By Gaussian elimination, a square invertible matrix ${A}$ can be placed in upper-triangular form, ${U}$, where ${U}$ has ${0}$‘s below the diagonal. The diagonal entries are called the ${n}$ pivots ${p_i}$ of ${U}$ (and ${A}$), and det${A=(-1)^mp_1p_2\cdots p_n}$, the product of the pivots, where ${m}$ is the number of row transpositions needed to produce ${U}$ from ${A}$.

If an ${n\times n}$ matrix ${A}$ has a block of ${0}$‘s isolated in the lower left (for instance, but the usual place), such that it has a block representation:

$\displaystyle A=\begin{bmatrix}B&C\\{0}&D\end{bmatrix}$

where ${B}$ is an ${r\times r}$ matrix, ${D}$ is an ${s\times s}$ matrix, ${C}$ is an ${r\times s}$ matrix, and ${0}$ denotes the ${(n-s)\times r}$ zero matrix, then det${A=(}$det${B)(}$det${D)}$.

Every entry in ${A}$, say ${\alpha_{ij}}$, has a cofactor, ${(-1)^{i+j}}$ times the determinant of the ${(n-1)\times (n-1)}$ matrix that is ${A}$ minus the row and column occupied by ${\alpha_{ij}}$. The dot product of any row or column with its ${n}$ cofactors is equal to det${A}$.

Determinants arise naturally in two common operations: solving a system of linear equations and computing the inverse of a matrix. Discussion of determinants in these contexts provides additional insight into the nature of such operations. But both these types of operation are most efficiently computed using Gaussian elimination rather than determinant evaluation.

Cramer’s rule is a method of using determinants to solve the non-homogeneous equation ${A\mathbf{x}=\mathbf{b}}$. Let ${B_j}$ be the matrix obtained by replacing the ${j}$th column of ${A}$ by ${\mathbf{b}}$. Then the solution vector is specified by

$\displaystyle x_i=\frac{\hbox{\rm{det}}B_i}{\hbox{\rm{det}}A}$

The inverse of a matrix is expressible in terms of its matrix of cofactors and its determinant.

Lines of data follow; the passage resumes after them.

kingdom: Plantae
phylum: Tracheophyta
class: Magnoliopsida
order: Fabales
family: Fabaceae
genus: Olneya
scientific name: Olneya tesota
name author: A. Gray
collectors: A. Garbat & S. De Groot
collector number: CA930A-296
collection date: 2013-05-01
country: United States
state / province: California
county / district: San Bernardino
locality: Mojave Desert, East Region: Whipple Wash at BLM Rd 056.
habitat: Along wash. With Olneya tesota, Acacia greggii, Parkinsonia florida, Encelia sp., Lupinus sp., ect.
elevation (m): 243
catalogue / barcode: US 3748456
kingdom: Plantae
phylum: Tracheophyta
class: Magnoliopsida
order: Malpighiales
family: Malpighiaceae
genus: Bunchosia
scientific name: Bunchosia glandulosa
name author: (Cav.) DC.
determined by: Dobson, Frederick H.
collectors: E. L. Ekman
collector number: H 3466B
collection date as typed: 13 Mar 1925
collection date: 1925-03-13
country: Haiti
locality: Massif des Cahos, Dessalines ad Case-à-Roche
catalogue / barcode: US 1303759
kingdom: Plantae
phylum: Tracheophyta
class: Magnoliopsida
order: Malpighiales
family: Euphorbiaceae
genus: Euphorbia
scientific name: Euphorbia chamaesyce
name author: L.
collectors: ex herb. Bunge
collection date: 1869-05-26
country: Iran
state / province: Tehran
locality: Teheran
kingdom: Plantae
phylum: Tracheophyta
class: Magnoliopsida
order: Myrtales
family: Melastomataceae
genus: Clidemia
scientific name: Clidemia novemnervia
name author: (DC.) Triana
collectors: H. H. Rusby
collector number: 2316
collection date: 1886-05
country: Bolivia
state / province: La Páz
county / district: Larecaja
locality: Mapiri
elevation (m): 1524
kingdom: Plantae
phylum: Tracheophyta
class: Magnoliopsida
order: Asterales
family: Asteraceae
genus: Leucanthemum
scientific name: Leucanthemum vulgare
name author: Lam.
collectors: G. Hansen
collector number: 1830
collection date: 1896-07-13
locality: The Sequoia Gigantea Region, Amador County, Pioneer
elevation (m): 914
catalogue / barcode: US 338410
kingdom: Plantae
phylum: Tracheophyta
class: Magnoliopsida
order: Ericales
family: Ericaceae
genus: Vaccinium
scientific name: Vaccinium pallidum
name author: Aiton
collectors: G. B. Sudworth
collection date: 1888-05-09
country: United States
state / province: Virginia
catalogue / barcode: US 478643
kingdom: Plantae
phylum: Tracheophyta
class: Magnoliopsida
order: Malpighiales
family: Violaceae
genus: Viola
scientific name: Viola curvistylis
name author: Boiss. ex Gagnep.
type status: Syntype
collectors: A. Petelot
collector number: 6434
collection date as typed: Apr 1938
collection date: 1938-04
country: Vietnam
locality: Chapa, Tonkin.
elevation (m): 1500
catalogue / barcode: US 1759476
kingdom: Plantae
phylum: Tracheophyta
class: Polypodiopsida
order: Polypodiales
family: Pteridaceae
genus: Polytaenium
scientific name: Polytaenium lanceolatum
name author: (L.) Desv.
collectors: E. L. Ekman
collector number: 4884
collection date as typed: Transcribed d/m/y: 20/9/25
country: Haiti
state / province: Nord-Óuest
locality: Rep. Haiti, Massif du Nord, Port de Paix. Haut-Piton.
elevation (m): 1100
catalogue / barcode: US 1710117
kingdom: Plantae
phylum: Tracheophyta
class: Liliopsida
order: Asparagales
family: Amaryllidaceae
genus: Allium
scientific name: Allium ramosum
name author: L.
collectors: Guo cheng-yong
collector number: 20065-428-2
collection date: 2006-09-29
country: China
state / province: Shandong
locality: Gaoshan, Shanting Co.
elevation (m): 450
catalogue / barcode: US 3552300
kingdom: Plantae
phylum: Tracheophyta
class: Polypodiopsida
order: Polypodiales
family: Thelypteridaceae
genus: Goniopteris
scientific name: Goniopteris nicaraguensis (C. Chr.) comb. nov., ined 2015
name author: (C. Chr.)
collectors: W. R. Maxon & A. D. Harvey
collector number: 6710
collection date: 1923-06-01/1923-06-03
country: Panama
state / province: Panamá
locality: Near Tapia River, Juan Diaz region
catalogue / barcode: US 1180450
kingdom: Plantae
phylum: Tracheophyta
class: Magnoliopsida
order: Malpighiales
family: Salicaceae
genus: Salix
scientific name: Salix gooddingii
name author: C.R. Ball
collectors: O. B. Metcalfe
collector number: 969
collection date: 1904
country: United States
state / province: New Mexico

If ${C}$ is the cofactor matrix for ${A}$, then

$\displaystyle A^{-1}=\frac{C^T}{\hbox{\rm{det}}A}$

Gauss-Jordan elimination is more efficient than the above formula for finding ${A^{-1}}$. Gauss-Jordan is an extended version of Gaussian elimination, which applies the machinery of elimination to the ${n\times 2n}$ block matrix ${\begin{bmatrix}A&&I\end{bmatrix}}$ (analogously to the way the extended Euclidean algorithm maintains parallel computations). Operating on ${A}$ and ${I}$ simultaneously takes advantage of the property: Gaussian elimination operations used to reduce ${A\rightarrow I}$, when applied to ${I}$ in the same sequence, give ${A^{-1}}$. The reasoning is that ${A}$ is row-equivalent to ${I}$, so that ${I=E_sE_{s-1}\cdots E_1A}$. Multiplying by ${A^{-1}}$, ${E_sE_{s-1}\cdots E_1I=A^{-1}}$, the stated property. Gauss-Jordan keeps reducing and eliminating until the ${n\times 2n}$ block matrix ${\begin{bmatrix}I&&A^{-1}\end{bmatrix}}$ results.

Summarizing some attributes of linear independence, the rows of a square ${n\times n}$ matrix ${A}$ over ${R}$ are linearly independent if:

The only solution to ${A\mathbf{x}=\mathbf{0}}$ is ${\mathbf{0}}$.
The rows form a basis for ${row(A)=V^n(R)}$.
${A=E_sE_{s-1}\cdots E_1}$ for some set of elementary matrices.
${A}$ is row-equivalent to ${I}$.
The rank of ${A}$ is ${n}$.
${A^{-1}}$ exists.
${\hbox{\rm{det}}A\ne 0}$; det${A}$ has an inverse in ${R}$; ${A}$ is non-singular.